Stymied, I appealed to reason, fair play and empathy. I could write a letter to the warden, she allowed. He has the authority to grant exceptions to the regulations. I was in Colorado, in view of the sprawling prison complex, when I learned my appeal had been denied. In my final call to the warden’s office, an executive assistant gave my case short shrift. “We have to be careful,” he said soberly. I suppressed the impulse to challenge him with a “careful of what?” retort.

Reluctantly, I accepted the fact that my trip to Colorado had been for naught, and in that moment, I accepted responsibility for stumbling over my own faulty assumptions.

Thus, the caution here is personal. This is not a story about bureaucrats’ slavish regard for outdated regulations or their cover-your-ass decisions. No, the caution is the recognition that our lives are shaped by assumptions of which we are largely unaware. Some are minor. I was wrong to assume all inmates would delight in writing letters; wrong to assume I could drop in like a home teacher to chat with a federal prisoner. Other examples abound: young people assume multitasking is a benign and useful practice. Their elders assume water in plastic bottles comes from pristine mountain springs. Too many others assume the Earth’s oil deposits are bottomless.

Other assumptions are insidious. Take, for example, Utah’s assumption that growth is good and its impact can be mitigated by technology, master plans, xeriscape, God’s grace and solar panels built in China.

It is a fatally flawed assumption—“the myth of endless growth”—avers my friend Tom Horton, a journalist who has spent 40 years writing about our increasingly degraded environment.

You need only look to Utah County to find flawed assumption working like a hidden gyroscope. The state’s second-largest county has a population of 531,000, up 44 percent in the last eight years. The average commuter drives 40 minutes a day, which contributes to a ranking among the worst places in the United States in four categories of air pollution. Each resident uses about 230 gallons of water a day, three times more than the average American, mostly on his or her lawn and garden. By 2050, the population in the Provo-Orem area will swell to 1.1 million. If current trends hold, only 25 percent will live in multi-unit housing. At the same time, climate change—regardless of the cause—will be manifest in drier summers, warmer winters and reduced snow melt—in other words, less water in our reservoirs, less water to flush our toilets, less water for luxuriant lawns.

Illimitable growth is a siren song in this, the second-driest state in the nation. Nevertheless, ranchers in the arid reaches of Snake Valley have turned a deaf ear to honeyed assurances that billions of gallons of water can be pumped out of an underlying aquifer without consequence. But Las Vegas desperately needs the water. Without it, the allure of endless growth will fade in the desert sun until only the desiccated husk of assumption is left behind.
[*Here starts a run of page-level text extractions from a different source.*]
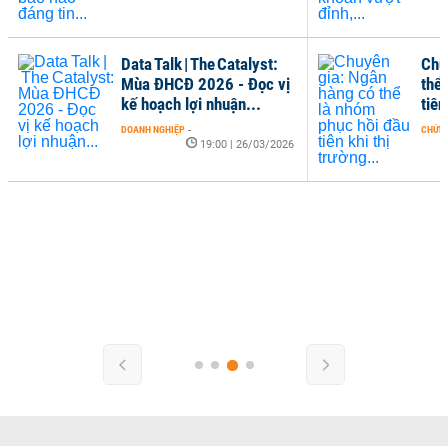
Data Talk | The Catalyst:
Chu
Mùa ĐHCĐ 2026 - Đọc vị
thể
kế hoạch lợi nhuận...
tiên
DOANH NGHIỆP
-
CHỨN
19:00 | 26/03/2026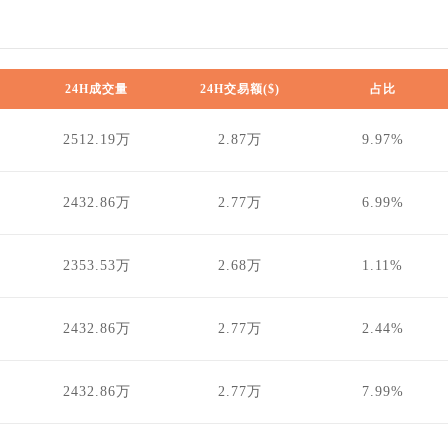
24H成交量
24H交易额($)
占比
2512.19万
2.87万
9.97%
2432.86万
2.77万
6.99%
2353.53万
2.68万
1.11%
2432.86万
2.77万
2.44%
2432.86万
2.77万
7.99%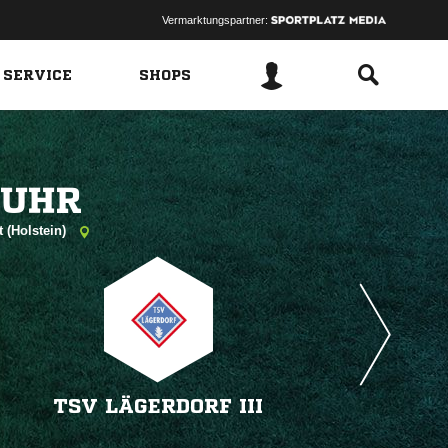
Vermarktungspartner:
 SERVICE
SHOPS
 
 (Holstein)
TSV LÄGERDORF III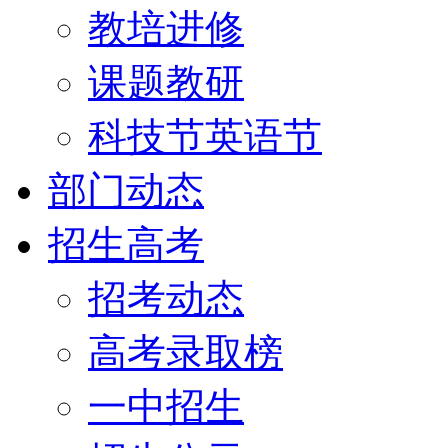
教培进修
课题教研
科技节英语节
部门动态
招生高考
招考动态
高考录取榜
一中招生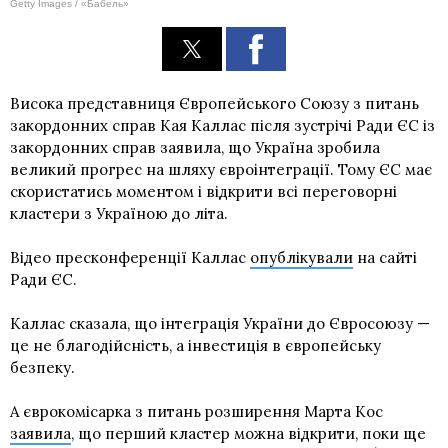
Getty Images / «Бабель»
Висока представниця Європейського Союзу з питань
закордонних справ Кая Каллас після зустрічі
Ради ЄС із
закордонних справ
заявила, що Україна зробила
великий прогрес на шляху євроінтеграції. Тому ЄС має
скористатись моментом і відкрити всі переговорні
кластери з Україною до літа.
Відео пресконференції Каллас
опублікували
на сайті
Ради ЄС.
Каллас сказала, що інтеграція України до Євросоюзу —
це не благодійсність, а інвестиція в європейську
безпеку.
А єврокомісарка з питань розширення Марта Кос
заявила
, що перший кластер можна відкрити, поки ще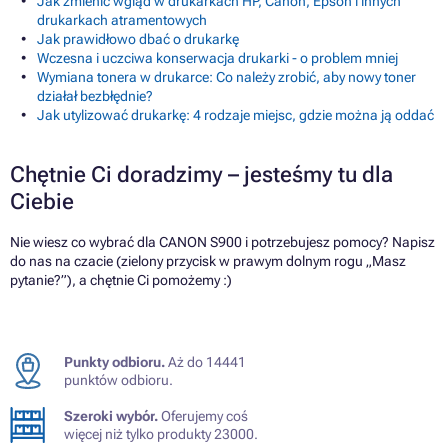
Jak zmienić wgląd w drukarkach HP, Canon, Epson i innych
drukarkach atramentowych
Jak prawidłowo dbać o drukarkę
Wczesna i uczciwa konserwacja drukarki - o problem mniej
Wymiana tonera w drukarce: Co należy zrobić, aby nowy toner
działał bezbłędnie?
Jak utylizować drukarkę: 4 rodzaje miejsc, gdzie można ją oddać
Chętnie Ci doradzimy – jesteśmy tu dla
Ciebie
Nie wiesz co wybrać dla CANON S900 i potrzebujesz pomocy? Napisz
do nas na czacie (zielony przycisk w prawym dolnym rogu „Masz
pytanie?”), a chętnie Ci pomożemy :)
Punkty odbioru.
Aż do 14441
punktów odbioru.
Szeroki wybór.
Oferujemy coś
więcej niż tylko produkty 23000.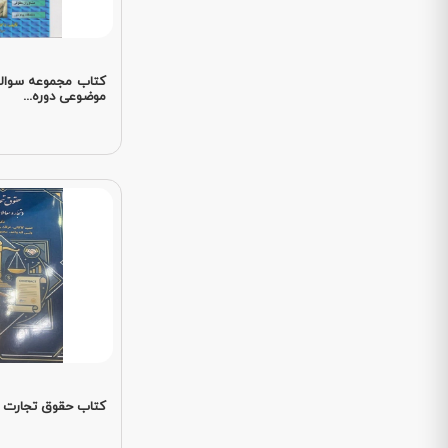
کتاب مجموعه سوالا
موضوعی دوره...
کتاب حقوق تجارت 1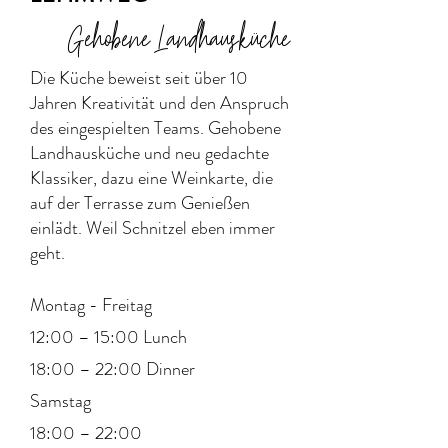
Gehobene Landhausküche
Die Küche beweist seit über 10
Jahren Kreativität und den Anspruch
des eingespielten Teams. Gehobene
Landhausküche und neu gedachte
Klassiker, dazu eine Weinkarte, die
auf der Terrasse zum Genießen
einlädt. Weil Schnitzel eben immer
geht.
Montag - Freitag
12:00 – 15:00 Lunch
18:00 – 22:00 Dinner
Samstag
18:00 – 22:00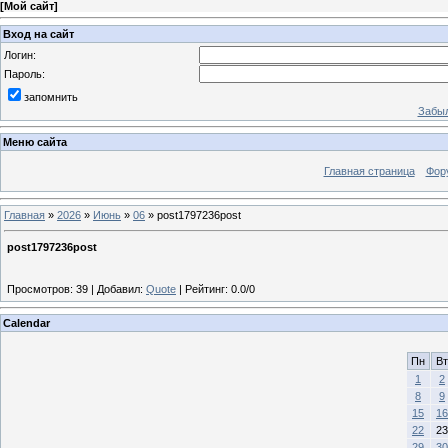
[
Мой сайт
]
Вход на сайт
Логин:
Пароль:
запомнить
Забыл
Меню сайта
Главная страница
Фор
Главная
»
2026
»
Июнь
»
06
» post1797236post
post1797236post
Просмотров
:
39
|
Добавил
:
Quote
|
Рейтинг
:
0.0
/
0
Calendar
Пн
Вт
1
2
8
9
15
16
22
23
29
30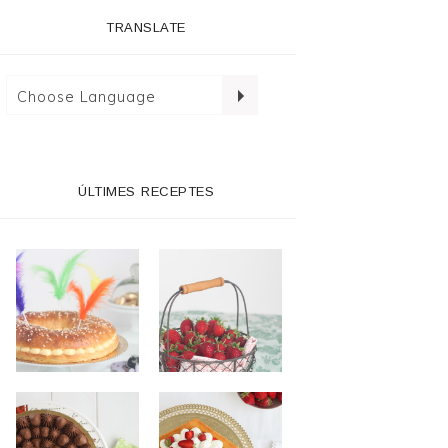
TRANSLATE
ÚLTIMES RECEPTES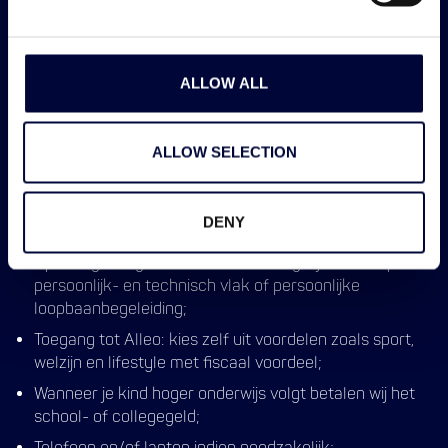
25 vakantiedagen en 13 ADV-dagen, met de
mogelijkheid om ADV-dagen op te nemen of uit te
laten betalen in de vorm van extra loon;
ALLOW ALL
Een aantrekkelijke reiskostenregeling, bestaande uit
de keuze tussen een leaseauto of een vergoeding van
€0,23 per kilometer;
ALLOW SELECTION
Een goede pensioenvoorziening;
Een aantrekkelijke bonusregeling via ons
DENY
referralprogramma;
⁠Opleidingsbudget voor ontwikkelmogelijkheden op
persoonlijk- en technisch vlak of persoonlijke
loopbaanbegeleiding;
Toegang tot Alleo: kies zelf uit voordelen zoals sport,
welzijn en lifestyle met fiscaal voordeel;
⁠Wanneer je kind hoger onderwijs volgt betalen wij het
school- of collegegeld;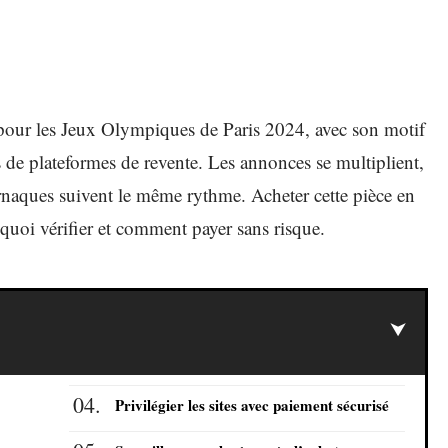
our les Jeux Olympiques de Paris 2024, avec son motif
s de plateformes de revente. Les annonces se multiplient,
 arnaques suivent le même rythme. Acheter cette pièce en
quoi vérifier et comment payer sans risque.
Privilégier les sites avec paiement sécurisé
When I was in the Army, I overheard a sergeant dress down a subordinate who had used “I assumed” to explain away a mistake. The sergeant loudly divided “assume” into its component parts—“ass” and “u” and “me.” “When you assume,” he barked, “you make an ass of you and me!” My trip to the federal prison was a dumbass move. Had I challenged my assumptions, I would have saved a few hundred bucks, a day’s drive and a bout of frustration. Taken in context, however, it was trifling chump change in comparison to the staggering cost of the growth-is-good assumption in Utah (where water is scarce and air pollutants are not). Today’s dumbass decisions bode ill for our children’s quality of life, if not for our own. We need to bring our thinking in line with population growth, and build mass transit, not freeways; energy efficient houses, not McMansions; cities, not suburbs. When it comes to water, Las Vegas is cautionary tale in its own right. There, homeowners are being paid to get rid of their lawns.